Face à la montée inquiétante du trafic de carburant et ses conséquences sur l’économie algérienne, les walis des villes frontalières ont donné des instructions aux propriétaires des stations-service de ne pas dépasser les 40 litres d’essence par véhicule, alors que les chauffeurs de camions sont autorisés à faire le plein jusqu’à 180 litres seulement.
Le but de l’instruction est d’éviter que le trafic de carburant ne se multiplie, d’autant que les contrebandiers n’hésitent pas à faire le plein de leurs véhicules et à remplir des jerricans qui seront acheminés vers le Maroc. Depuis quelques semaines, les villes frontalières algériennes connaissent une pénurie de carburant sans précédent au niveau des stations-service. Des files interminables de véhicules sont enregistrées depuis déjà plusieurs semaines dans les stations-service, une situation provoquée par la montée du trafic de carburant. La ville de Tlemcen a enregistré une inquiétante augmentation de ce phénomène en 2011, où plus d’un million de litres d’essence, carburant et mazout, ont été saisis par les gendarmes, alors que ce chiffre faisait la moyenne de l’ensemble des prises dans toutes les villes frontalières algériennes. Du coup, les trafiquants marocains et les propriétaires des stations-service des villes d’Oujda sont les premiers à bénéficier de ce trafic à grande échelle. Dans son bilan annuel, le groupement de la Gendarmerie nationale de Tlemcen a révélé que ses éléments ont arrêté en deux ans plus de 330 contrebandiers spécialisés dans le trafic de carburant, 145 en 2010 et 188 en 2011. En outre, plus de 1 000 tentatives d’acheminement de carburant par les contrebandiers ont été déjouées par les gendarmes au cours d’opérations ayant visé des convois de contrebande de carburant algérien, rapporte un bilan de la GN de Tlemcen. Mieux, les gendarmes ont récupéré l’année passée plus d’un million de litres de carburant prêts à être livrés à des trafiquants marocains.
1 000 tentatives d’acheminement de carburant vers le Maroc déjouées par les GGF
Dans les villes frontalières marocaines, le carburant algérien fait les beaux jours de nos voisins.

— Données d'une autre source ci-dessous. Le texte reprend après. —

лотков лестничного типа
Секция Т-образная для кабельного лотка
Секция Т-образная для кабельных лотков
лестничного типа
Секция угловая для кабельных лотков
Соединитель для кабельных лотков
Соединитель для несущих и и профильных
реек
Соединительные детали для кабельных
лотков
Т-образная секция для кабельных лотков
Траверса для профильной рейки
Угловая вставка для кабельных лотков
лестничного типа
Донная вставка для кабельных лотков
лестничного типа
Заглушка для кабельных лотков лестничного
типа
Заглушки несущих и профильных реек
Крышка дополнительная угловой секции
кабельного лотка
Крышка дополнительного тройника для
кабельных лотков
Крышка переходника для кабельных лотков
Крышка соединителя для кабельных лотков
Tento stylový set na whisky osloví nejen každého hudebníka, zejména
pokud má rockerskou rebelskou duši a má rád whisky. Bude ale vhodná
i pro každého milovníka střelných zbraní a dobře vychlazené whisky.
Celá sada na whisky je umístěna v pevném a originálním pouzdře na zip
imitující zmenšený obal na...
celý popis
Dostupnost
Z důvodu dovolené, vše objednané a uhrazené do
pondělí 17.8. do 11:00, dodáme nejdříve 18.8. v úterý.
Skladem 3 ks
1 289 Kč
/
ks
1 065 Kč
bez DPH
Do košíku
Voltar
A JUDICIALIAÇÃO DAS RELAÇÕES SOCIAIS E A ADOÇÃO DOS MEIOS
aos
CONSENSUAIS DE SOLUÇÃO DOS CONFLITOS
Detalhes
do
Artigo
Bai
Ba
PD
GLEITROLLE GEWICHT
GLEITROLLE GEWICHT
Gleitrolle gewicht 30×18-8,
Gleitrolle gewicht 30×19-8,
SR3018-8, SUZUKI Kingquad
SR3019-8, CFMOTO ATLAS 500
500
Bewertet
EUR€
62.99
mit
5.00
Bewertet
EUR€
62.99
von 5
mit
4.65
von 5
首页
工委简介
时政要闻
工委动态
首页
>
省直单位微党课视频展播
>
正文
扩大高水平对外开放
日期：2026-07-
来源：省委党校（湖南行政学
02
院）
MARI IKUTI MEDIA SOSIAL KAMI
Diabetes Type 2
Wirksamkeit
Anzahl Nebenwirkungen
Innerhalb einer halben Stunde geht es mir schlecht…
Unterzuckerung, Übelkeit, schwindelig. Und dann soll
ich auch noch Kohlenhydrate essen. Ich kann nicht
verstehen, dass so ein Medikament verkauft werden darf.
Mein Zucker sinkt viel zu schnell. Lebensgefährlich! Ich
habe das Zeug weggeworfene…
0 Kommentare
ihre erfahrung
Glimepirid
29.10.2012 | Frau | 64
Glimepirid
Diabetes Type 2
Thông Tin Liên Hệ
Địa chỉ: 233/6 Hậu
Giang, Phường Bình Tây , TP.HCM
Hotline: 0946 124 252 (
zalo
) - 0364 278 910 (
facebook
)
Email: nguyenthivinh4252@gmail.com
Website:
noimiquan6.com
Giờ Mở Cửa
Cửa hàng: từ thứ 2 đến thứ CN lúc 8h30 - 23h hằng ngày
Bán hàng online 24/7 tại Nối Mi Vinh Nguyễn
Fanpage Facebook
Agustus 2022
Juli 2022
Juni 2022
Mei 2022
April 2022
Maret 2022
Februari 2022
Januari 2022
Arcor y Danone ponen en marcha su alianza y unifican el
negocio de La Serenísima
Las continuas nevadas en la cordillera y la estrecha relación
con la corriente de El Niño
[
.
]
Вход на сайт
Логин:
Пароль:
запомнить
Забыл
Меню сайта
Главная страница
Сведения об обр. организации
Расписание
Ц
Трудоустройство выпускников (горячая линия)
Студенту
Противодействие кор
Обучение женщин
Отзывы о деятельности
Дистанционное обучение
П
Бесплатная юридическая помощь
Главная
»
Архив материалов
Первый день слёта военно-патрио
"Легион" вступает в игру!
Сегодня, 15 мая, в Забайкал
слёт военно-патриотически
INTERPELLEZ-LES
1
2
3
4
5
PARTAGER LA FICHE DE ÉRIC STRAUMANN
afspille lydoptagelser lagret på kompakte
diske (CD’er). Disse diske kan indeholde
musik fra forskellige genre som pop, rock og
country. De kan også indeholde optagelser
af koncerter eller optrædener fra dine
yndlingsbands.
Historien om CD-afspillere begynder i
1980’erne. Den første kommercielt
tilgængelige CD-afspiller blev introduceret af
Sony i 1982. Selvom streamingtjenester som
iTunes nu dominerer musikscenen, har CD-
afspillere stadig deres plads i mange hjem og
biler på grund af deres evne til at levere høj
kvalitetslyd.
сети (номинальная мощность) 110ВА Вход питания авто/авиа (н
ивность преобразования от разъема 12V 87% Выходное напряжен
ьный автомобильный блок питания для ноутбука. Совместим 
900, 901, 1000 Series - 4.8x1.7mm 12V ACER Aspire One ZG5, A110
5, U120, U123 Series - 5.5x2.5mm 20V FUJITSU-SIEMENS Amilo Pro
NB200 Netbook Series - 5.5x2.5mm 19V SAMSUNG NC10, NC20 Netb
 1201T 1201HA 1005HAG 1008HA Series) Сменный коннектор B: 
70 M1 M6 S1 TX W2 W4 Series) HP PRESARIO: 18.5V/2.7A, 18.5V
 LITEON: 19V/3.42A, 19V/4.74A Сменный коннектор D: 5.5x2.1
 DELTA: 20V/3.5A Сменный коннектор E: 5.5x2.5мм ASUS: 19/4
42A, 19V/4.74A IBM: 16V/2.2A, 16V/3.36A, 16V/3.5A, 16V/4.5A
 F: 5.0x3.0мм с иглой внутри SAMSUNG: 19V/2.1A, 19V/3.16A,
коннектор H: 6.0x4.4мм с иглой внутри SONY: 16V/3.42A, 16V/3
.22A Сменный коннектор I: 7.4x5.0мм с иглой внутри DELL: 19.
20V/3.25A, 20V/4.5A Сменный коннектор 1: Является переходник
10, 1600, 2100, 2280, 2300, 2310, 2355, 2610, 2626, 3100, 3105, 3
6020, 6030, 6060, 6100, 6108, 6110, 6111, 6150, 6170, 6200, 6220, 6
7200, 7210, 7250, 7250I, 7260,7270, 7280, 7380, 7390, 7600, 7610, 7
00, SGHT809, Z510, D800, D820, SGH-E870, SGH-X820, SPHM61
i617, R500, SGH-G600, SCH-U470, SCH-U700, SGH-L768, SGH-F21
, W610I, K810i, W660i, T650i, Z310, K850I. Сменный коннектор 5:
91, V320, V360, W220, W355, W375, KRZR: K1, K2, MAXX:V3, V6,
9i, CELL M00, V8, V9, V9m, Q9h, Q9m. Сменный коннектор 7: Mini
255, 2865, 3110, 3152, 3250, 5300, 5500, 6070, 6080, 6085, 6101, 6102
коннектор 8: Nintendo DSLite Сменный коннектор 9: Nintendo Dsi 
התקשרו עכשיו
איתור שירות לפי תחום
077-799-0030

Grâce aux centaines de milliers de litres de carburant algérien, les trafiquants marocains arrivent facilement à vendre l’essence et le mazout aux propriétaires marocains de stations-service contre des prix exorbitants. Pis encore, le bilan révélé par le groupement de la Gendarmerie nationale de Tlemcen fait peur, dans la mesure où il a battu le record de ces vingt dernières années. D’habitude, les gendarmes enregistrent une moyenne nationale d’un million de litres volés par les contrebandiers, mais l’année dernière la ville de Tlemcen a malheureusement enregistré ce chiffre à elle seule. Il découle donc que le trafic de carburant a triplé durant cette année.
350 ânes chargés de jerricans interceptés en 2011
Face à cette inquiétante contrebande, la société algérienne spécialisée dans la distribution d’essence, Naftal, est la première victime. C’est le seul fournisseur de carburant de Tlemcen où, chaque année, elle alimente plus de 17 millions de litres de carburant et plus de 38 millions de litres de mazout. D’autres victimes de la contrebande, par contre, sont à signaler aussi. Il s’agit des propriétaires des stations-service situées à Tlemcen qui ont été lourdement touchés par le phénomène de la contrebande de carburant. Ils sont la cible préférée des contrebandiers où, dès la nuit, des tentatives de vol les ciblent. Lors de notre tournée dans la ville des Zianides, les images de files interminables de véhicules ont attiré notre attention. Lorsque nous ne sommes rapprochés des propriétaires des stations-service, ils nous ont révélé l’existence des contrebandiers qui ciblent leurs biens et sont à l’origine de la «pénurie» de carburant, d’autant qu’ils arrivent à voler des milliers de litres de carburant dans chaque station. Et pour cela, les contrebandiers utilisent des jerricans pour remplir le mazout et essence stockés dans les stations-service. En 2011, plus de 500 000 jerricans ont été récupérés par les gendarmes lors de plus de 4 000 opérations ayant visé les contrebandiers. D’autre part, la tranche d’âge des contrebandiers est située entre 18 et 40 ans, ce qui signifie que la plupart des trafiquants sont des chômeurs qui préfèrent voler du carburant et avoir un salaire, d’autant que la technique leur rapportent des sommes d’argent phénoménales, voire plus de 330 milliards de centimes, selon le bilan de la Gendarmerie nationale.